## BEGIN SELECTED TEXT
The Indian Prime Minister will be defending his LS seat from Varanasi

A choice hailed by many with some going to the extent of calling Varanasi the fountainhead of Indian civilization

That may be an overstatement. However there is no denying Varanasi's centrality to Indian life
For a yuppie today, this fascination with Varanasi may seem hard to fathom

For him the great cities of India would likely be Bombay, Delhi, Bangalore maybe

What is the big deal about Varanasi, he may ask? A city with fewer than 2 million people
Many regard Varanasi as merely another pilgrim spot

Arre yaar...it's the place where my granny wants to go all the time. Teerth yatra karna chahti hain

But Varanasi isn't quite Puri. Or Hardwar. Or Madurai

It is much more than that
Yes.. it is regarded by tradition as one of the Sapta-Puris - the seven Indian cities where mortality may lead one to Moksha

The Garuda Purana famously states that Varanasi is one of the seven teerthas (with others being Ayodhya, Mathura, Kanchi, Ujjain, Haridwar, and Dwaraka)
So that aspect of Varanasi has fascinated the pious for long

But we tend to overlook the other aspects of Varanasi

It's centrality to Indian intellectual life. And its geopolitical importance for much of Indian history
Kashi is arguably the oldest continuously inhabited city in India - a town with a history of 3000 years

As recently as 19th cen it was one of the largest Indian cities

It is only in our times that Benares has slipped out of the top 10 Indian cities going strictly by population
As per the research of Tertius Chandler, Benares ranked among the top 25 cities on earth in 1800 with a population of close to 170K - roughly the same as Berlin or Bombay the same year

So it is likely that in the 18th century, Benares was the largest city in India
To put things in perspective, Benares in 1800 with a population under 2 lacs, was more than 2.5 times bigger than the largest American city - Philadelphia - which was a town of 69K people that year

This was some 12 years after the ratification of the American Constitution
Nearly 100 years later in 1891, the census in India still revealed Benares to be one of the largest Indian towns

Benares even in that late date, was the 5th largest city in India with 219K people
Even 60 years later in 1951, Varanasi still ranked 14th in India (with a population of 370K), but its glory days were behind it

In 1800, it was the largest Indian city. 150 years later, it was still.a largish town, but not one of India's pre-eminent urban centers
But Benares is not merely a medieval town of importance like Delhi or Lucknow

Its roots go back close to 3000 years

As Mark Twain famously quipped

""Benares is older than history, older than tradition, older even than legend, and looks twice as old as all of them put together"
## END SELECTED TEXT
## BEGIN DATA PROVIDED
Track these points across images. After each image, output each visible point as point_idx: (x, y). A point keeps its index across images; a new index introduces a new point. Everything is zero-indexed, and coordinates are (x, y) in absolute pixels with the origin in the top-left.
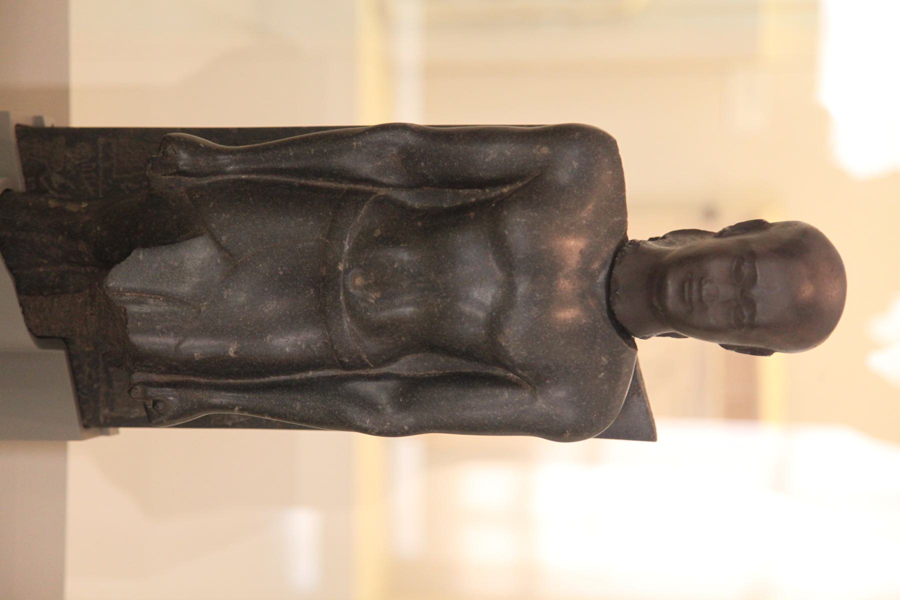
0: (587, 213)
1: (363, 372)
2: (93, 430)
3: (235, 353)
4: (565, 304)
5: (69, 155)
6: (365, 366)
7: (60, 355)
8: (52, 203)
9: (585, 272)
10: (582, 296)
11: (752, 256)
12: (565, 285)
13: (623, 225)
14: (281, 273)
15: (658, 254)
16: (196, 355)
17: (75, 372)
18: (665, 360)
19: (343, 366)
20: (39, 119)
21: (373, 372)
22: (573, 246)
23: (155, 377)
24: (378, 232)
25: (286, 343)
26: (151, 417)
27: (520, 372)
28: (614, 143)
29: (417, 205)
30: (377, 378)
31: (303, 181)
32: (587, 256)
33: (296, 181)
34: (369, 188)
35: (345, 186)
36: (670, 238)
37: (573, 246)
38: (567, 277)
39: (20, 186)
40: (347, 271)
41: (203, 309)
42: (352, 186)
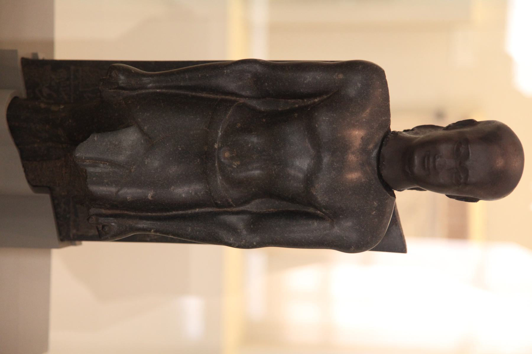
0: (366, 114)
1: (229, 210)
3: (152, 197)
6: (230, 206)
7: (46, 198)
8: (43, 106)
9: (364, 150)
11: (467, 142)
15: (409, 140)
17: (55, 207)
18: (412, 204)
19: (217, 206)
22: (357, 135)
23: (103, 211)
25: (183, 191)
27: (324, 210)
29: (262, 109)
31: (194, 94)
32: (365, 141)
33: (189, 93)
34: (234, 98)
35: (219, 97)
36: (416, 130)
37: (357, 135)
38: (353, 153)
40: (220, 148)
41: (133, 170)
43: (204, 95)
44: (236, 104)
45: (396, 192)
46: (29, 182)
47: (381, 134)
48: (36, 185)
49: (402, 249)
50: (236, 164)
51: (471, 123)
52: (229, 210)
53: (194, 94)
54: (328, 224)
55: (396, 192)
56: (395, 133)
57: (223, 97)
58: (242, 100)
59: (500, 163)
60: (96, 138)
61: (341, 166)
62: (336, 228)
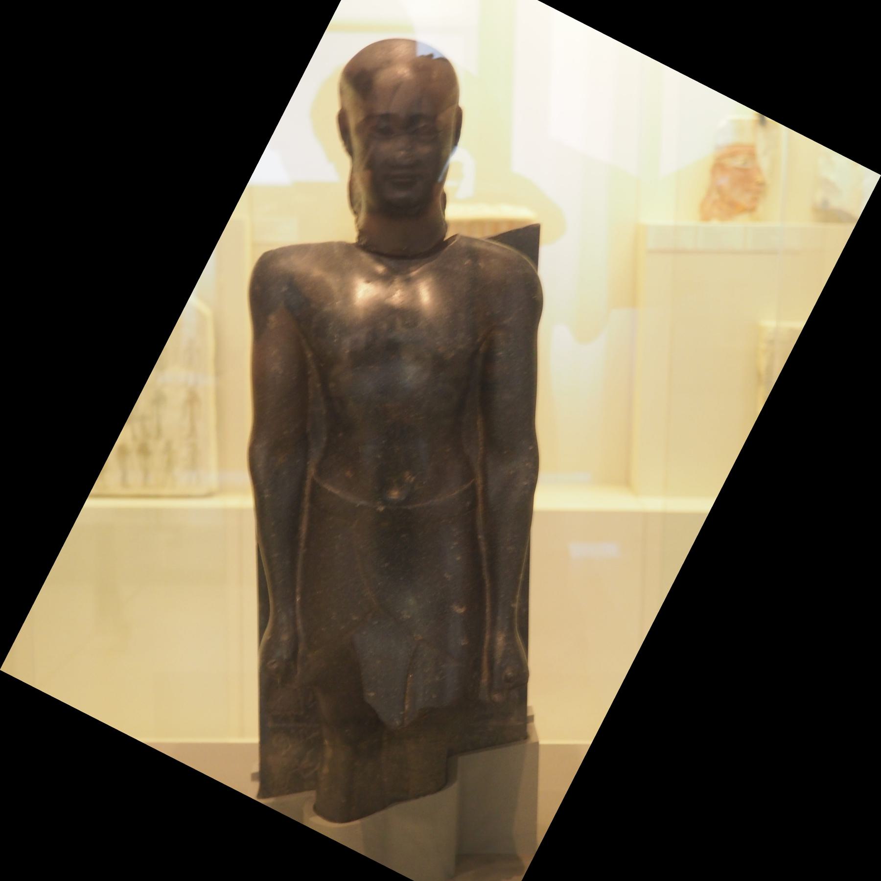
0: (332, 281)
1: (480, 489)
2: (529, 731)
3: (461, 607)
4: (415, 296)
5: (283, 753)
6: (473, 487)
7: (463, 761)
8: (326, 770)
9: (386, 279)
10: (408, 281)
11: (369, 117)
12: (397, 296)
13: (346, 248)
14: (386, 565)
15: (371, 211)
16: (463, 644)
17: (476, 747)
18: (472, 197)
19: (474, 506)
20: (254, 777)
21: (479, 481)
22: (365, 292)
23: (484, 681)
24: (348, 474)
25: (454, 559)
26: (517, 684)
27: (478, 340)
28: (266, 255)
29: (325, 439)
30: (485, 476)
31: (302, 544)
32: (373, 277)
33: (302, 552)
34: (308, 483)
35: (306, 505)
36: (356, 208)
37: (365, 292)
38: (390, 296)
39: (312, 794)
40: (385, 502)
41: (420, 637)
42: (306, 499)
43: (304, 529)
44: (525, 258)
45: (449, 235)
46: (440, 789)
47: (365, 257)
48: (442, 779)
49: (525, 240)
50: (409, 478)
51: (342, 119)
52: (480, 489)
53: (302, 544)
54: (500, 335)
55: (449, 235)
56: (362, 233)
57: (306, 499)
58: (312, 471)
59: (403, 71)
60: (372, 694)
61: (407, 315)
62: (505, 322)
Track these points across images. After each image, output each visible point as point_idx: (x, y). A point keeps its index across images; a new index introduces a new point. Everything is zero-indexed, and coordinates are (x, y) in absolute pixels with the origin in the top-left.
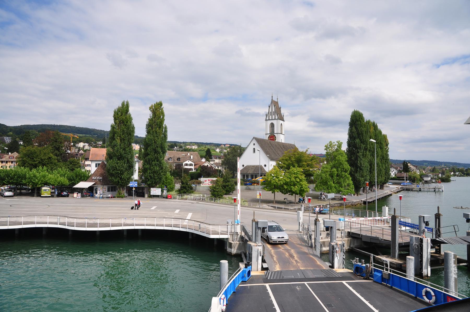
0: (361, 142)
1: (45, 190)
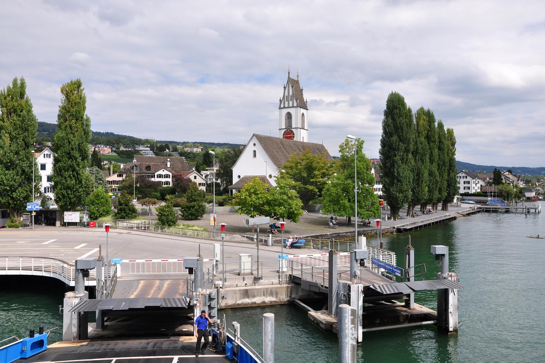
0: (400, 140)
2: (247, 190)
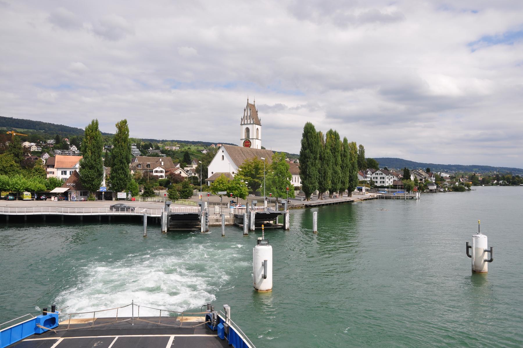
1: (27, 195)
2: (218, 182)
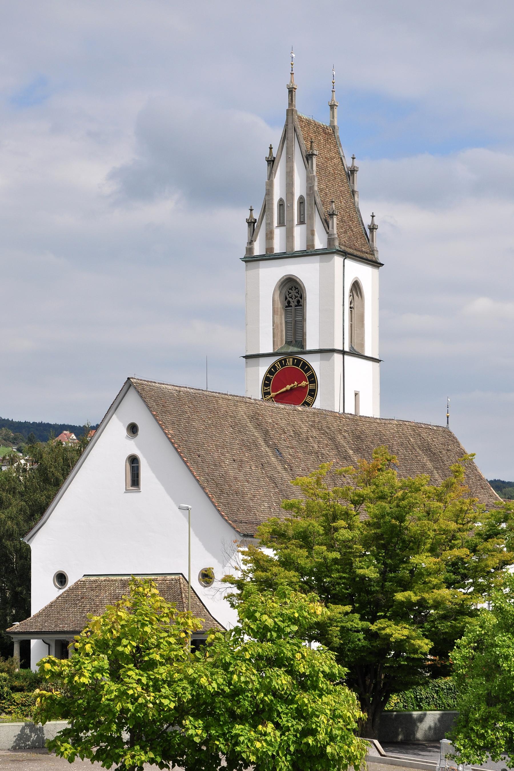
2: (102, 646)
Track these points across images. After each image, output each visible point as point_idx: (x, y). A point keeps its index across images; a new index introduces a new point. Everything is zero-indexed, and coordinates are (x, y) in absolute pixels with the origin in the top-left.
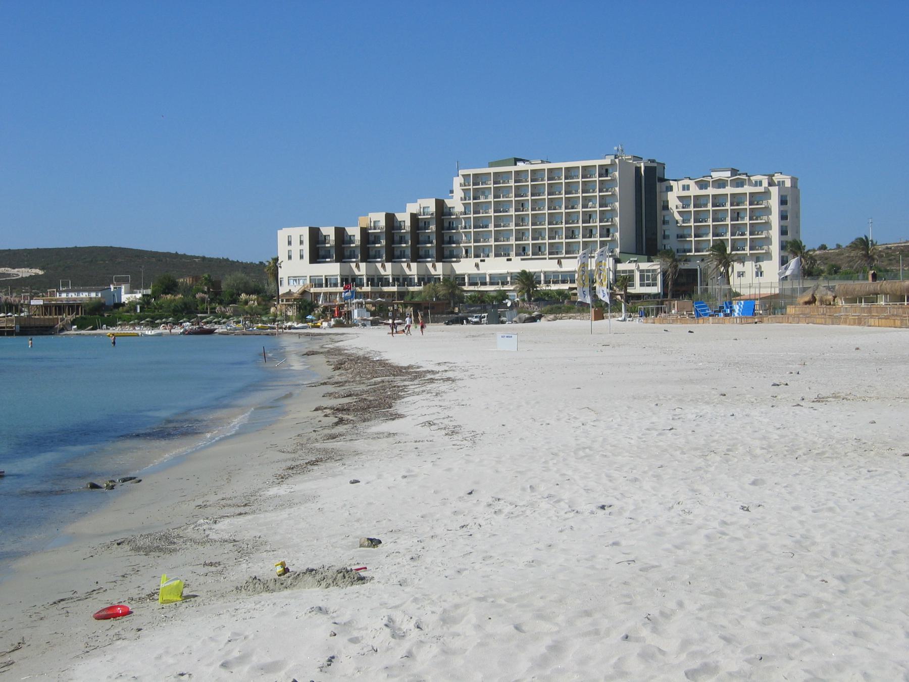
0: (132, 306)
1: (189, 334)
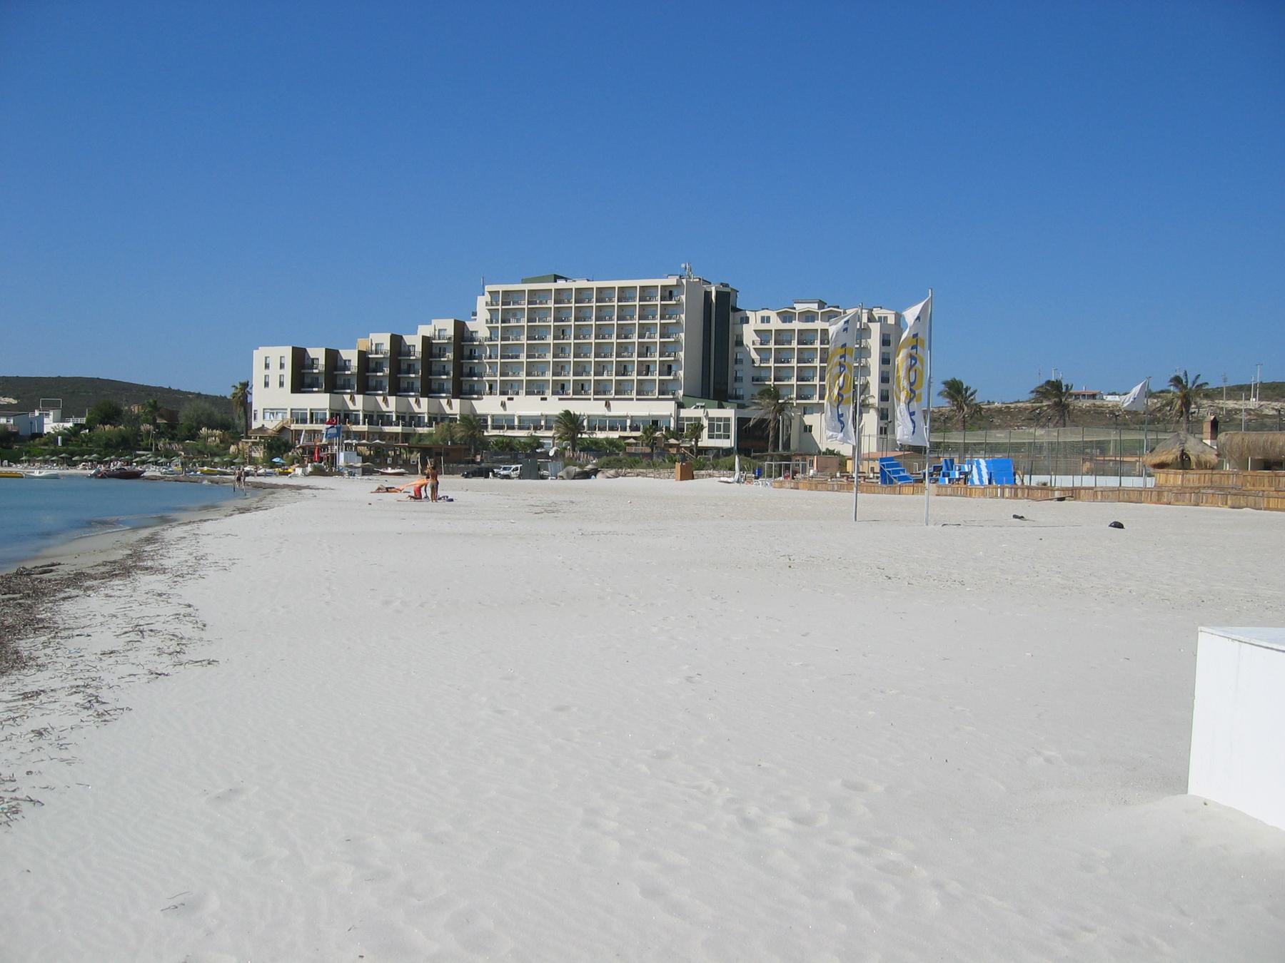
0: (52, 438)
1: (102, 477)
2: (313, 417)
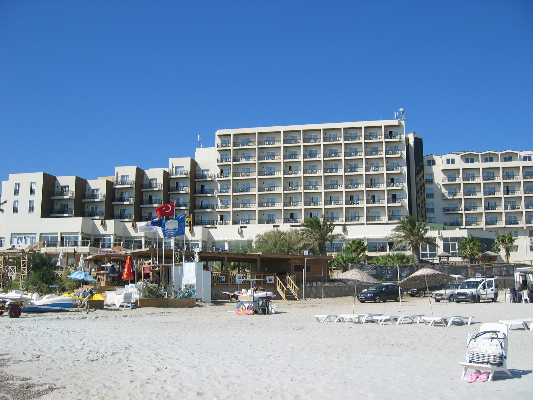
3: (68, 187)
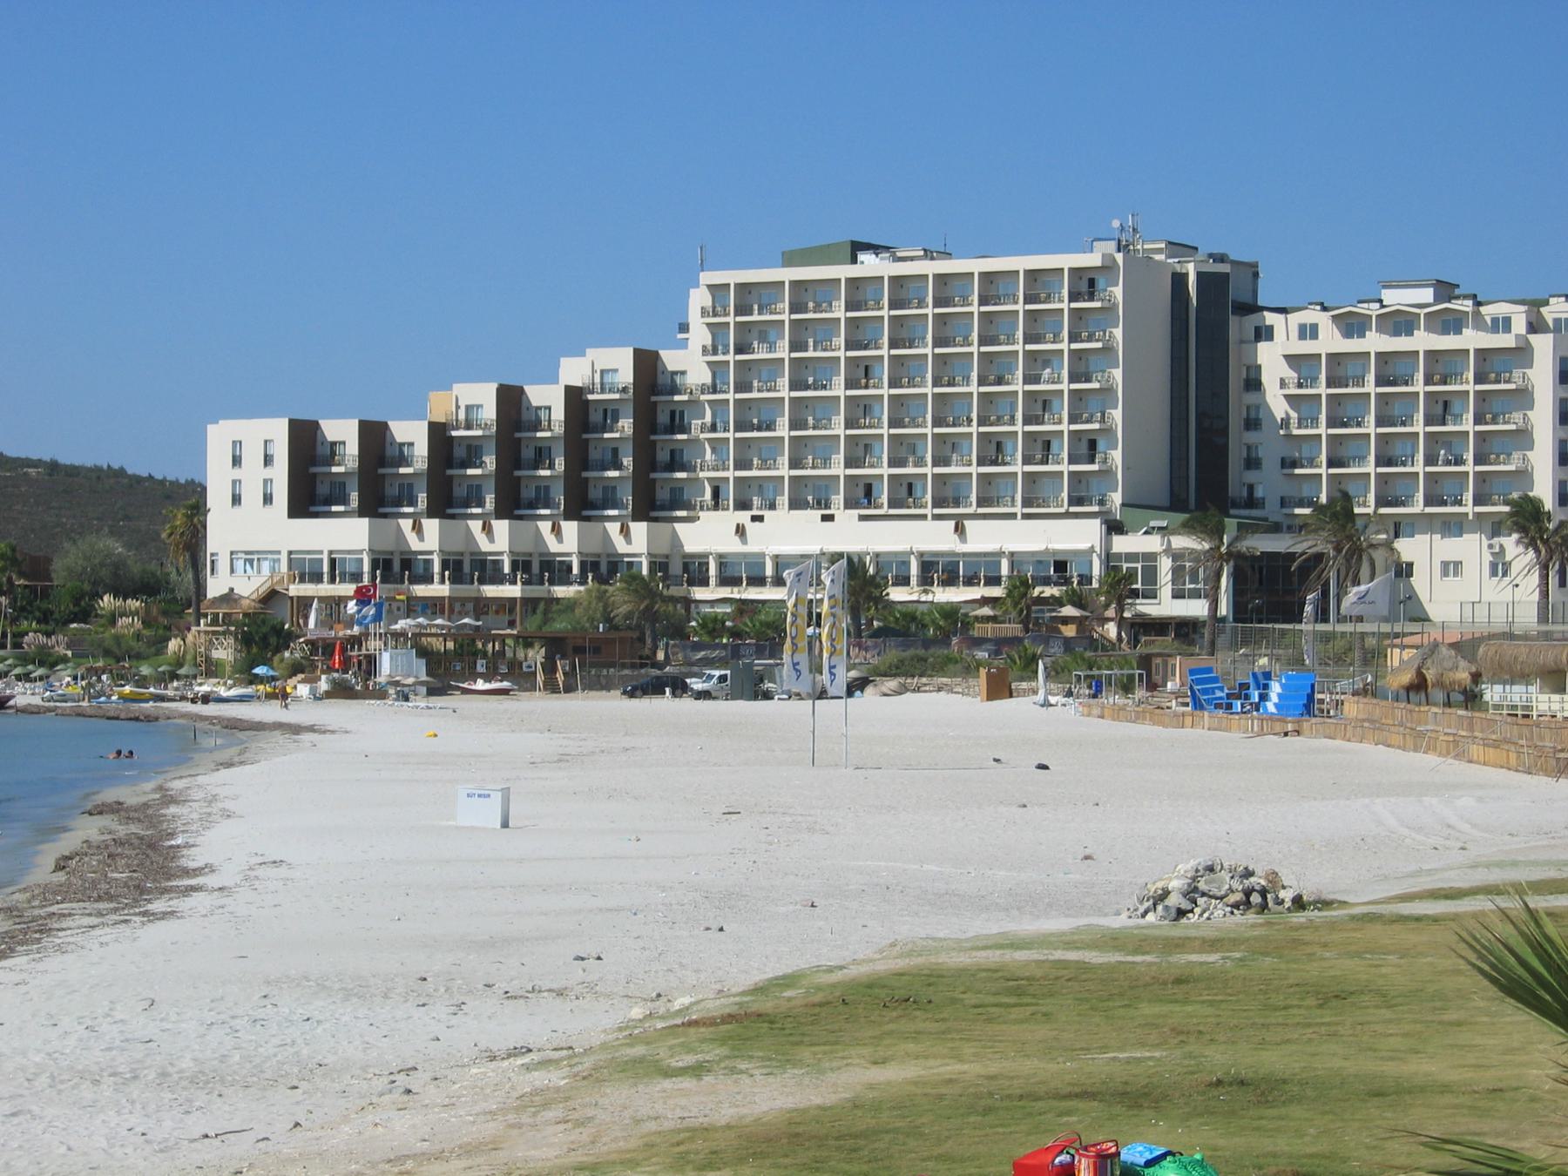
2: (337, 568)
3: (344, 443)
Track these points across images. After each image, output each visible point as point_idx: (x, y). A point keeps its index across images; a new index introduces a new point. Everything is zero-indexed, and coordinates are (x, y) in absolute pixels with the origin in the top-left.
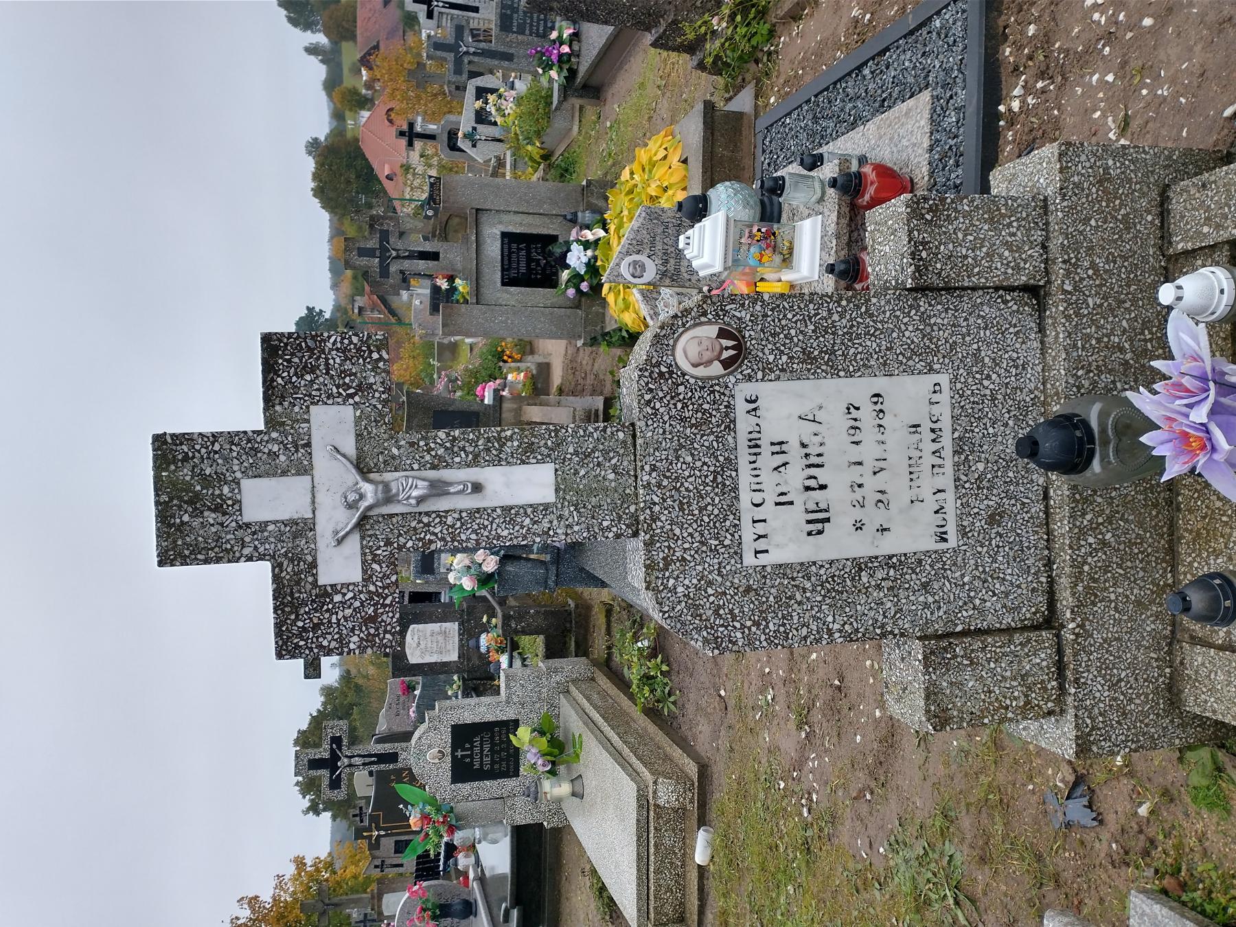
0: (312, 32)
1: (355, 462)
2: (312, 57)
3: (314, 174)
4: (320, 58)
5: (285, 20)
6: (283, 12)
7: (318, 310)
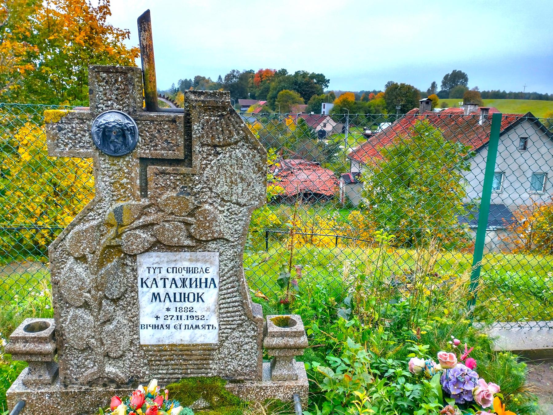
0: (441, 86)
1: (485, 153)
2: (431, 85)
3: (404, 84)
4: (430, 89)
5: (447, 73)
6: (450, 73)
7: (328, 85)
## END DATA PROVIDED
Turn the paragraph in the Varanasi text that begins "Benares even in that late date" into a short list, keeping its main facts.

*ANSWER TO THE TASK*
- 1891: Benares was the 5th largest city in India, with 219K people.
- 1951: Varanasi ranked 14th in India, with 370K people, and its glory days were behind it.